1. Identification of a potential malicious file
To do this statistic analysis, we can use a tool call PDFiD maintained by Didier Stevens, which you can find at this link.
Please use the SHA256 hash to verify the downloaded file.
To run PDFiD, launch the following command:
$ python pdfid.py pdf_file
Below is the result of the previous command run on a test file containing a simple JavaScript code that would run once the file is open:
PDFiD 0.2.5 /home/user/pdf/js@pdf/Sans_nom.pdf
PDF Header: %PDF-1.1
obj 7
endobj 7
stream 1
endstream 1
xref 1
trailer 1
startxref 1
/Page 1
/Encrypt 0
/ObjStm 0
/JS 1
/JavaScript 1
/AA 0
/OpenAction 1
/AcroForm 0
/JBIG2Decode 0
/RichMedia 0
/Launch 0
/EmbeddedFile 0
/XFA 0
/URI 0
/Colors > 2^24 0
Below are tags and keywords that you should look for. If any of them has a value greater than zero, the file should be considered as suspicious:
/OpenAction and /AA specify the script or action to run automatically.
/JavaScript and /JS specify JavaScript to run.
/GoTo changes the view to a specified destination within the PDF or in another PDF file.
/Launch can launch a program or open a document.
/URI accesses a resource by its URL.
/SubmitForm and /GoToR can send data to a URL.
/RichMedia can be used to embed Flash in a PDF.
/ObjStm can hide objects inside an object stream
We see in our example that /JS and /OpenAction both have a value equal to 1. This shows that there is JavaScript code embedded in this PDF file and there is an automated action.
In a situation like this, and in other situations where the mentioned tags have a value greater than zero, we can consider the file as suspicious and we should proceed to the analysis as shown below.
2. Analysis of suspicious PDF files
For the analysis, we will use a tool that allows us to perform searches within the objects, extract the embedded code, and know when it could be executed.
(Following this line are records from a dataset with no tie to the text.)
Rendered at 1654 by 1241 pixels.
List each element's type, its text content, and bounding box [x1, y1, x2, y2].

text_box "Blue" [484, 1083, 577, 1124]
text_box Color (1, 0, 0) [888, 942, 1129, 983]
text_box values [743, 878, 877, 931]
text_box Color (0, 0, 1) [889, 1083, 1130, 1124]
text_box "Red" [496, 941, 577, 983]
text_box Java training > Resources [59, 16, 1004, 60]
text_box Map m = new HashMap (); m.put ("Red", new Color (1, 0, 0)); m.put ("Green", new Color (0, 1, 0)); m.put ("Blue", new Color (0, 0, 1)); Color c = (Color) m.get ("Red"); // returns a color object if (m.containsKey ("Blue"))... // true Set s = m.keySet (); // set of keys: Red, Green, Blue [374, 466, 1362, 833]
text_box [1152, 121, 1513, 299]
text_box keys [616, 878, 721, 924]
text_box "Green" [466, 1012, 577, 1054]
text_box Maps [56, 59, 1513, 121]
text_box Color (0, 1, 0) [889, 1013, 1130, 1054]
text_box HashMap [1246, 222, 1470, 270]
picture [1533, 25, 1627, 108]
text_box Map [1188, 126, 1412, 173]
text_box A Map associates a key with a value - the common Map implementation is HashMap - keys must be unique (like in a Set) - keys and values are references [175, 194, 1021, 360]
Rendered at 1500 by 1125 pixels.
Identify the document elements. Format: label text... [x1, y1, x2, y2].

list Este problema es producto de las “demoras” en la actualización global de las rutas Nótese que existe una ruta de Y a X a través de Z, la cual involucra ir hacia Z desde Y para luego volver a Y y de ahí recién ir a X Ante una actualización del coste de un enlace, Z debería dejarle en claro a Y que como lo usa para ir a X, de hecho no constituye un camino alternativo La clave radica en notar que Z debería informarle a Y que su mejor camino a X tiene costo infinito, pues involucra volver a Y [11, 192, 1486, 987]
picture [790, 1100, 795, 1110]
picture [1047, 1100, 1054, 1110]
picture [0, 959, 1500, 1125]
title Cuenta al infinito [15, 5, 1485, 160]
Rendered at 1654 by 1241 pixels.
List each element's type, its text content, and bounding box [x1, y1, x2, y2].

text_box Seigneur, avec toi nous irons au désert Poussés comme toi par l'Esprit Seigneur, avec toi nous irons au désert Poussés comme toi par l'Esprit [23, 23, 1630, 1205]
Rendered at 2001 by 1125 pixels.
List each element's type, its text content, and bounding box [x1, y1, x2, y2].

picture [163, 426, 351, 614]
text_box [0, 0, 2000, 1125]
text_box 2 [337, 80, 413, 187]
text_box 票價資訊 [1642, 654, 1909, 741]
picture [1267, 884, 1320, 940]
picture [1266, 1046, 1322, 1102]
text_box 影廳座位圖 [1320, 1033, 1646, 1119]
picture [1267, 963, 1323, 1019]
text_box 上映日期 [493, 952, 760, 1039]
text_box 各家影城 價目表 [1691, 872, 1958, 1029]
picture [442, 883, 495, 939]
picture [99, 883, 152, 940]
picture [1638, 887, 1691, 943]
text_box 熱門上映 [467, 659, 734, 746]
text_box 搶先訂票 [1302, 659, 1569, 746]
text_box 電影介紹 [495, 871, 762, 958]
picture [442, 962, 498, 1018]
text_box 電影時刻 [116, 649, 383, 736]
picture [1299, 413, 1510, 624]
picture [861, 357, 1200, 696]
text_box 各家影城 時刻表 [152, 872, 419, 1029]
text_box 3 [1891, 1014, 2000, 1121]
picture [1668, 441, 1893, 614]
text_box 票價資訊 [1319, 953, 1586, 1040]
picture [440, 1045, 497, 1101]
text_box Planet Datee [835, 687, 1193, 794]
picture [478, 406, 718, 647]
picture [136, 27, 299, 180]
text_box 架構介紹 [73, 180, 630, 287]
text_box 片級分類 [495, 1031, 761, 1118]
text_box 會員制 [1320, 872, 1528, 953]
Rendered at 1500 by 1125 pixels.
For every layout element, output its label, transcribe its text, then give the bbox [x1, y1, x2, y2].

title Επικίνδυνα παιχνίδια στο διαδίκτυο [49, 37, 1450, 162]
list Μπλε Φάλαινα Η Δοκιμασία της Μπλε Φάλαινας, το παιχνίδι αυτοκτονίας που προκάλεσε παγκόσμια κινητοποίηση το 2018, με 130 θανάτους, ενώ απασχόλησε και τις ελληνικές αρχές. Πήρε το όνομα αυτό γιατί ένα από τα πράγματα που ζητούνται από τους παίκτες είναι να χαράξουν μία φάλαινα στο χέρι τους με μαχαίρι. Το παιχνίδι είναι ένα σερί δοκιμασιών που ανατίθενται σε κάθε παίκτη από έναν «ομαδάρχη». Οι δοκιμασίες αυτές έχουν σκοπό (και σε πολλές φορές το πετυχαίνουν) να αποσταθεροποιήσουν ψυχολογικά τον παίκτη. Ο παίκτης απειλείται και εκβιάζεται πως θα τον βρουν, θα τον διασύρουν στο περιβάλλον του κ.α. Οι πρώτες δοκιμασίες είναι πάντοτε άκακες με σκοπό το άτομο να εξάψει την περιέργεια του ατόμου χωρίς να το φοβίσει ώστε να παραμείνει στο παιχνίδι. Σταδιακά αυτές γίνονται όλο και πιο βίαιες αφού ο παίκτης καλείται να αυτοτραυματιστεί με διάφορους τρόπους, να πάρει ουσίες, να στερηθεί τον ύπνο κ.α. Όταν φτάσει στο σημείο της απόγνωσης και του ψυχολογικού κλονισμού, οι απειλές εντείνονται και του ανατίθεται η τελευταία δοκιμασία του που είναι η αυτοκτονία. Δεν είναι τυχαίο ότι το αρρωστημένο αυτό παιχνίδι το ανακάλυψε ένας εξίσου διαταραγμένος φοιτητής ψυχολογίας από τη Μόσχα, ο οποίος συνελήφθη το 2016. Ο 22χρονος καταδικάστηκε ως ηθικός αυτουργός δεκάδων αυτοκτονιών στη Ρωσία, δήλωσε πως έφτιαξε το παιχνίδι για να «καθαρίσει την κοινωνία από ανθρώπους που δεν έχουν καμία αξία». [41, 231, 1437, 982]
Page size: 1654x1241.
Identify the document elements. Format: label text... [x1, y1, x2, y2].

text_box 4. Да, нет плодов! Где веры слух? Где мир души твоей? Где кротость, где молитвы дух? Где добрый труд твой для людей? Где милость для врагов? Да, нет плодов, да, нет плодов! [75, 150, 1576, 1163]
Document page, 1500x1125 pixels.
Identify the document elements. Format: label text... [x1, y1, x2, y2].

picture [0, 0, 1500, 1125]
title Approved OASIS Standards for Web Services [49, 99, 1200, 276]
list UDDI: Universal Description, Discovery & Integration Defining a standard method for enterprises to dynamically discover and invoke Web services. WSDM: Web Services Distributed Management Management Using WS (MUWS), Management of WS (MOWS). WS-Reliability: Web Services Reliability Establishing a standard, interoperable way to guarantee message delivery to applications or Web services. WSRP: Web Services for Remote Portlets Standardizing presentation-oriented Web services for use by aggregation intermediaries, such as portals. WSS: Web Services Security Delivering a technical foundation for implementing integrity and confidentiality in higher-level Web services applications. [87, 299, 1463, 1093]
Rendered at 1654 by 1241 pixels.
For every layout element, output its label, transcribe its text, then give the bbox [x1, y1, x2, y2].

For this purpose, we can use a tool called pdf-parser that can be download here
Please use the SHA256 hash to verify the downloaded file.
Launch the following command to search for JavaScript code:
$ python pdf-parser.py --search javascript pdf_file
If the tool does not identify any obfuscation, you should have a S
result for the objects where JavaScript is being embedded.
for our example:
$ python pdf-parser.py --search JavaScript ../pdf/js@pdf/Sans_nom.pdf
obj 7 0
Type: /Action
Referencing:
<<
/Type /Action
/S /JavaScript
/JS "(app.alert({cMsg: 'Hello from PDF JavaScript', cTitle: 'Testing PDF JavaScript', nIcon: 3})"
; )
>>
To find out how or when this JavaScript code is called, we should look for references with /OpenAction or /AA using the Index value.
$ python pdf-parser.py --reference Obj_Index pdf_file
>>
So for our example:
$ python pdf-parser.py --search JavaScript ../pdf/js@pdf/Sans_nom.pdf
the result is :
obj 1 0
Type: /Catalog
Referencing: 2 0 R, 3 0 R, 7 0 R
<<
/Type /Catalog
/Outlines 2 0 R
/Pages 3 0 R
/OpenAction 7 0 R
>>
Here, obj 1
means that this code is called when the file is opened.
Sometimes streams are filtered by the author or the writing tool. This will be shown by the presence of this tag below:
/Filter [
/FlateDecode ]
If this is encountered, you can show the stream with this command:
$ python pdf-parser.py --object Obj_Index --filter --raw pdf_file * * *
Comments
This guide is based on the work of Didier Stevens. You can read more on his work on PDF files investigation here.
The risky tags and other commands and tools can be found in Lenny Zeltser’s Cheat Sheet.
The techniques detailed in this article can be implemented with other tools, such as peepdf.
REMnux is a Linux distribution that includes more malware analysis tools, including PDF analysis tools. You can use it to double check your results.